(Problem details) Copy every line of the records exactly, without including the images.

(Input)
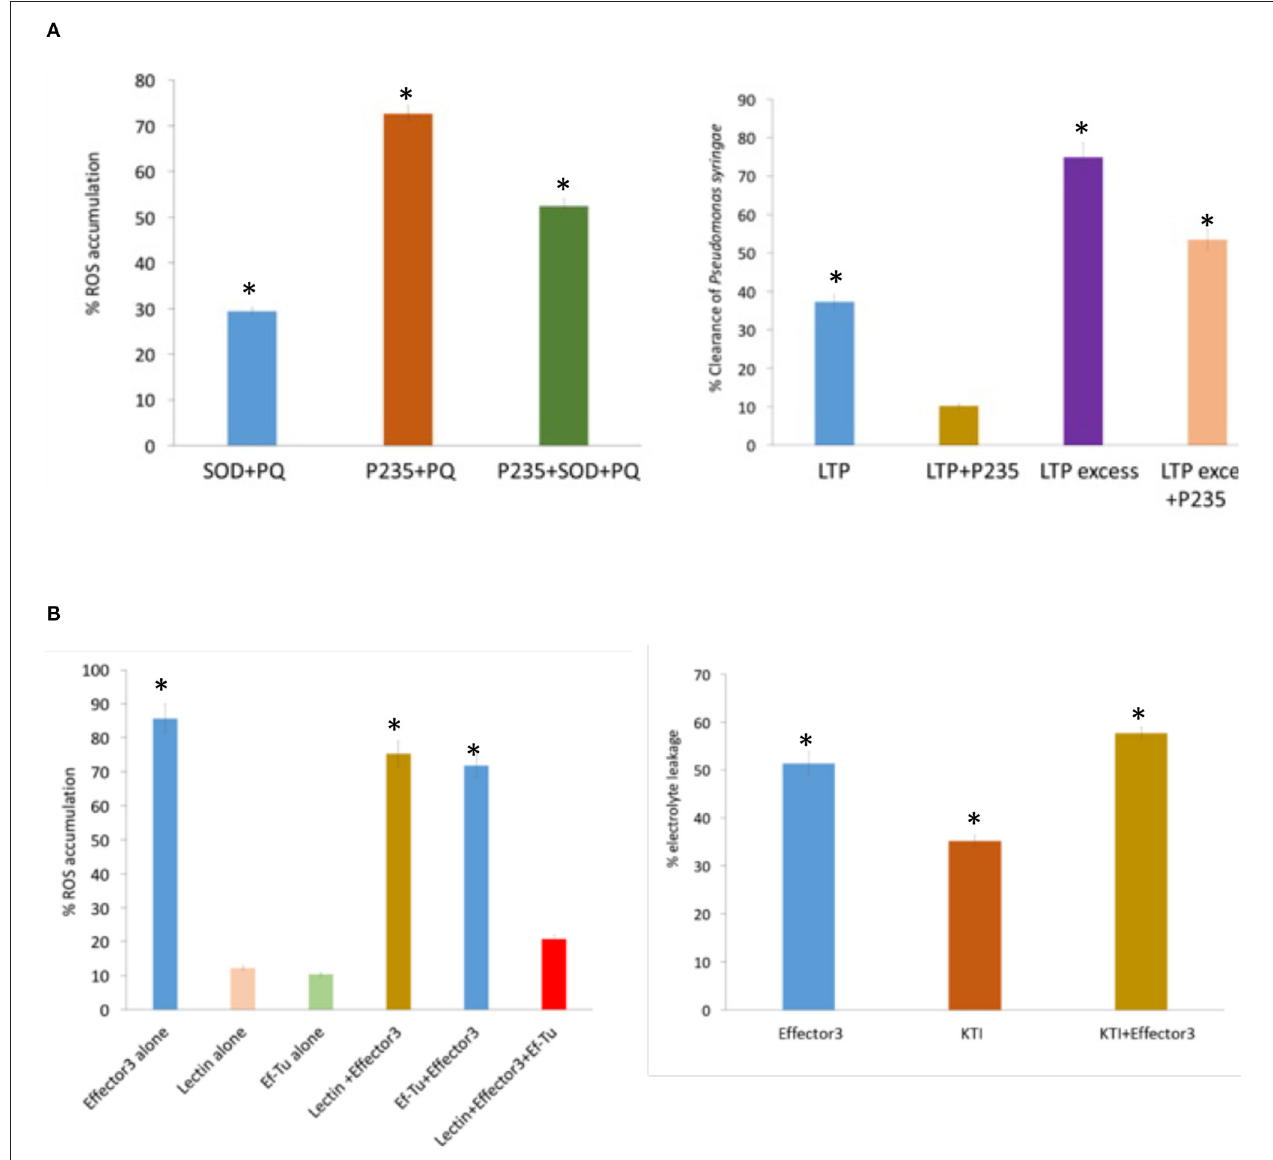
FIGURE 3 | In vitro and in planta assays to demonstrate the inhibitory activity of the C Las effectors on their citrus protein targets. First, enzymatic, binding, or bactericidal assays are performed to determine the appropriate functional properties of the citrus target proteins and subsequently, the same assays are conducted to demonstrate the inhibitory activities of the C Las effectors on their citrus targets. [ (A) , left] The inhibitory effect of LasP 235 on SOD is monitored in tobacco by fluorescence microscopy. [ (A) , right] Percentage reduction relative to the initial CFU of E. coli ATCC25922 by LTP alone and LTP plus LasP 235 . [ (B) , left] The ability of Effector 3 to induce the ROS release in tobacco. The addition of lectin or Ef–Tu is not sufficient to suppress the ROS release by Effector 3. However, the combination of lectin and Ef–Tu significantly reduces the ROS release by Effector 3. [ (B) , right] The electrolyte leakage due to ROS-produced by PQ is set 100%. A relative electrolyte leakage due to infiltration of Effector 3, KTI, and Effector 3 + KTI in tobacco. *Indicates statistical significance at p ≤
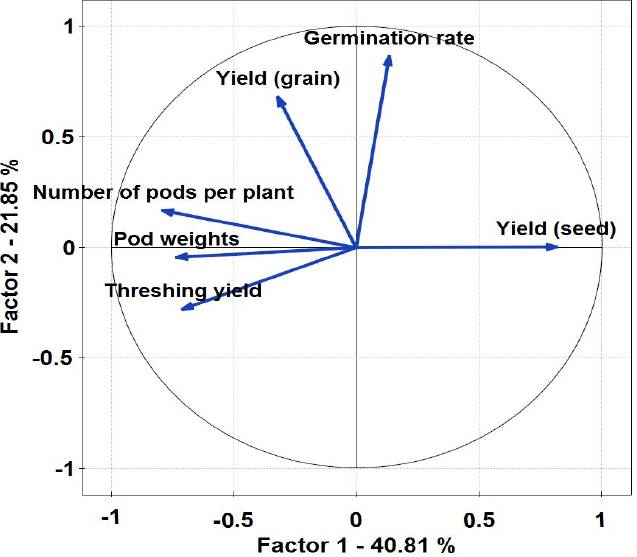
Figure 4. PCA for the studied parameters. The most important factors were germination rate and seed yield. Kaiser-Mayer-Olkin (KMO) coefficient 0.62; p < 0.001.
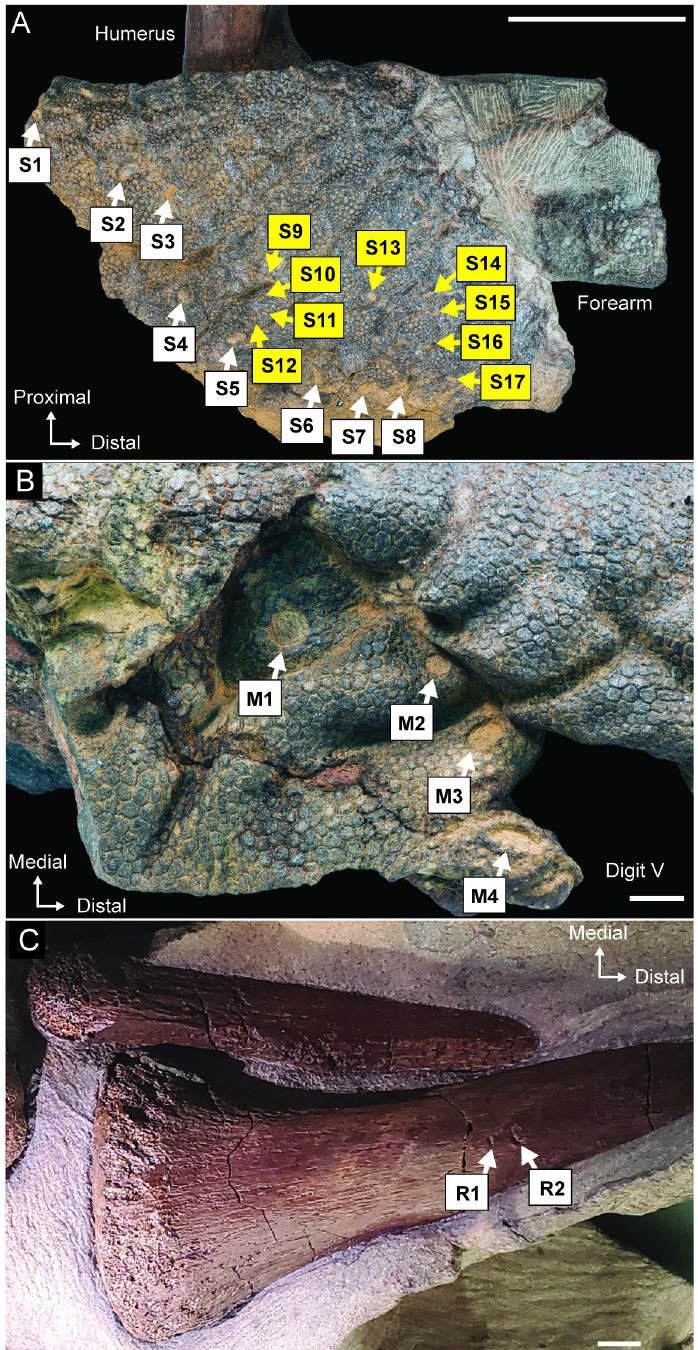
Fig 7. Locations of measured feeding traces on NDGS 2000 provided in Table 1. (A) Right lateral view of right elbow region. Coloration of arrows corresponds with that defined in Fig 5. (B) Dorsal view of manual digit V. (C) Proximal portion of right radius in anterolateral view. Scale bar in A equals 10 cm, scale bars in all others equal 1 cm.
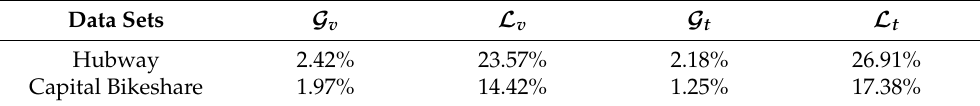
Table 1. Comparison of profit gain and lost demand reduction in a whole day (5 a.m.–12 a.m.).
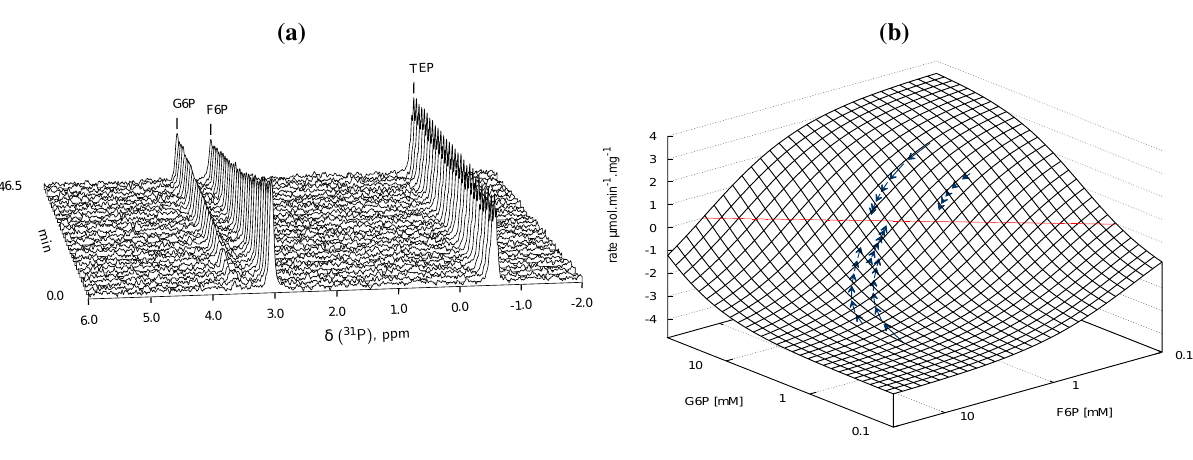
Figure 4. Phosphoglucose Isomerase. (a) Example of a 31 P-NMR time course of a PGI reaction using a cell extract incubated with an initial concentration of 8.5 mM F6P and no G6P, collected at a 60 ◦ pulse angle over 47 min (0.8 s acquisition, 0.5 s relaxation). Additional NMR parameters are described in Section 3.3. In this reaction, F6P was converted in reverse to G6P as the reaction approached equilibrium. The time course is not shown to full equilibration; final concentrations were 5 and 2.8 mM for G6P and F6P respectively. TEP is an internal standard; (b) Reversible Michaelis–Menten equation (see Table 1) fitted to PGI progress curves derived from NMR data: equilibrium values are represented by the red contour line (—), arrows indicate both the metabolite concentrations and the direction of reaction as each time course progresses towards equilibrium ( →→→ ). The rate was normalised to total protein concentration. Substrate and product concentration axes are in logarithmic scale. R 2 = 0 . 99.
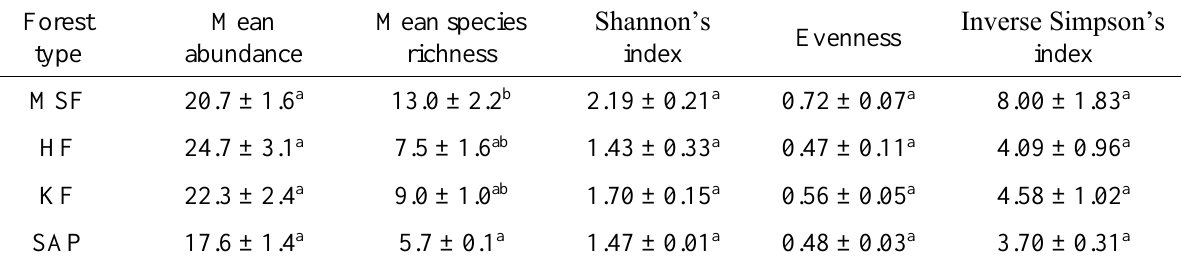
Table 2. Differences in mean seedling abundance and species richness, Shannon’s index, evenness, and inverse Simpson’s index of woody seedlings (50 ≤ height (cm) ≤ 100) in four different forest types: mixed peat-swamp forest (MSF, n = 4 plots), heath forest (HF, n = 6 plots), kerapah forest (KF, n = 6 plots) and Shorea albida peat-swamp forest (SAP, n = 6 plots). Values are mean ± SE, calculated over the total number of plots per forest type. Same letters within a column represent no significant differences between forest types and different letters represent significant difference at α = 0.05 as analysed using one-way ANOVA and Tukey’s HSD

(Completed exercise)
FIGURE 3 | In vitro and in planta assays to demonstrate the inhibitory activity of the C Las effectors on their citrus protein targets. First, enzymatic, binding, or bactericidal assays are performed to determine the appropriate functional properties of the citrus target proteins and subsequently, the same assays are conducted to demonstrate the inhibitory activities of the C Las effectors on their citrus targets. [ (A) , left] The inhibitory effect of LasP 235 on SOD is monitored in tobacco by fluorescence microscopy. [ (A) , right] Percentage reduction relative to the initial CFU of E. coli ATCC25922 by LTP alone and LTP plus LasP 235 . [ (B) , left] The ability of Effector 3 to induce the ROS release in tobacco. The addition of lectin or Ef–Tu is not sufficient to suppress the ROS release by Effector 3. However, the combination of lectin and Ef–Tu significantly reduces the ROS release by Effector 3. [ (B) , right] The electrolyte leakage due to ROS-produced by PQ is set 100%. A relative electrolyte leakage due to infiltration of Effector 3, KTI, and Effector 3 + KTI in tobacco. *Indicates statistical significance at p ≤
Figure 4. PCA for the studied parameters. The most important factors were germination rate and seed yield. Kaiser-Mayer-Olkin (KMO) coefficient 0.62; p < 0.001.
Fig 7. Locations of measured feeding traces on NDGS 2000 provided in Table 1. (A) Right lateral view of right elbow region. Coloration of arrows corresponds with that defined in Fig 5. (B) Dorsal view of manual digit V. (C) Proximal portion of right radius in anterolateral view. Scale bar in A equals 10 cm, scale bars in all others equal 1 cm.
Table 1. Comparison of profit gain and lost demand reduction in a whole day (5 a.m.–12 a.m.).
Figure 4. Phosphoglucose Isomerase. (a) Example of a 31 P-NMR time course of a PGI reaction using a cell extract incubated with an initial concentration of 8.5 mM F6P and no G6P, collected at a 60 ◦ pulse angle over 47 min (0.8 s acquisition, 0.5 s relaxation). Additional NMR parameters are described in Section 3.3. In this reaction, F6P was converted in reverse to G6P as the reaction approached equilibrium. The time course is not shown to full equilibration; final concentrations were 5 and 2.8 mM for G6P and F6P respectively. TEP is an internal standard; (b) Reversible Michaelis–Menten equation (see Table 1) fitted to PGI progress curves derived from NMR data: equilibrium values are represented by the red contour line (—), arrows indicate both the metabolite concentrations and the direction of reaction as each time course progresses towards equilibrium ( →→→ ). The rate was normalised to total protein concentration. Substrate and product concentration axes are in logarithmic scale. R 2 = 0 . 99.
Table 2. Differences in mean seedling abundance and species richness, Shannon’s index, evenness, and inverse Simpson’s index of woody seedlings (50 ≤ height (cm) ≤ 100) in four different forest types: mixed peat-swamp forest (MSF, n = 4 plots), heath forest (HF, n = 6 plots), kerapah forest (KF, n = 6 plots) and Shorea albida peat-swamp forest (SAP, n = 6 plots). Values are mean ± SE, calculated over the total number of plots per forest type. Same letters within a column represent no significant differences between forest types and different letters represent significant difference at α = 0.05 as analysed using one-way ANOVA and Tukey’s HSD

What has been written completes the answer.